**** Source information
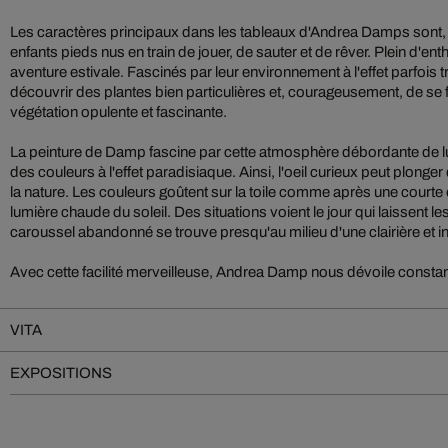
Les caractères principaux dans les tableaux d'Andrea Damps sont, 
enfants pieds nus en train de jouer, de sauter et de rêver. Plein d'en
aventure estivale. Fascinés par leur environnement à l'effet parfois tr
découvrir des plantes bien particulières et, courageusement, de se f
végétation opulente et fascinante.
La peinture de Damp fascine par cette atmosphère débordante de l
des couleurs à l'effet paradisiaque. Ainsi, l'oeil curieux peut plonge
la nature. Les couleurs goûtent sur la toile comme après une courte 
lumière chaude du soleil. Des situations voient le jour qui laissent le
caroussel abandonné se trouve presqu'au milieu d'une clairière et i
Avec cette facilité merveilleuse, Andrea Damp nous dévoile const
VITA
EXPOSITIONS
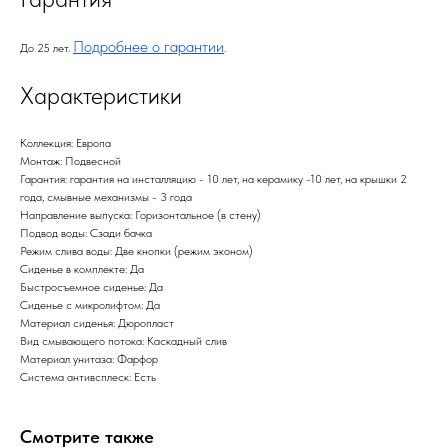
Подробнее о гарантии
До 25 лет.
.
Характеристики
Коллекция: Европа
Монтаж: Подвесной
Гарантия: гарантия на инсталляцию - 10 лет, на керамику -10 лет, на крышки 2
года, смывные механизмы - 3 года
Направление выпуска: Горизонтальное (в стену)
Подвод воды: Сзади бачка
Режим слива воды: Две кнопки (режим эконом)
Сиденье в комплекте: Да
Быстросъемное сиденье: Да
Сиденье с микролифтом: Да
Материал сиденья: Дюропласт
Вид смывающего потока: Каскадный слив
Материал унитаза: Фарфор
Система антивсплеск: Есть
Смотрите также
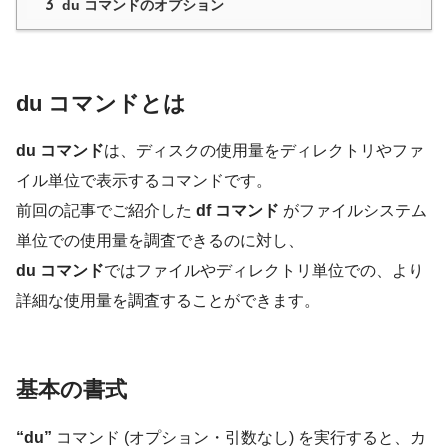
3
du コマンドのオプション
du コマンドとは
du コマンド
は、ディスクの使用量をディレクトリやファ
イル単位で表示するコマンドです。
前回の記事でご紹介した
df コマンド
がファイルシステム
単位での使用量を調査できるのに対し、
du コマンド
ではファイルやディレクトリ単位での、より
詳細な使用量を調査することができます。
基本の書式
“du”
コマンド (オプション・引数なし) を実行すると、カ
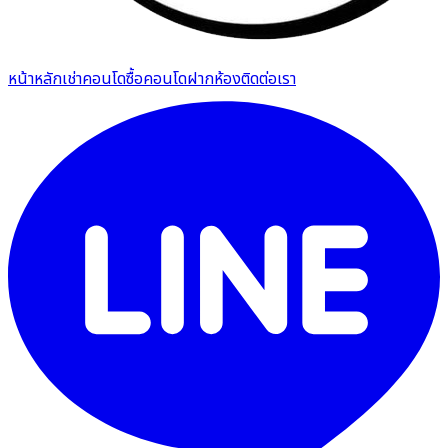
หน้าหลัก
เช่าคอนโด
ซื้อคอนโด
ฝากห้อง
ติดต่อเรา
********
▶ Problem
Return every line of the material above that contains the string "воды", matching case exactly.

▶ Response
Подвод воды: Сзади бачка
Режим слива воды: Две кнопки (режим эконом)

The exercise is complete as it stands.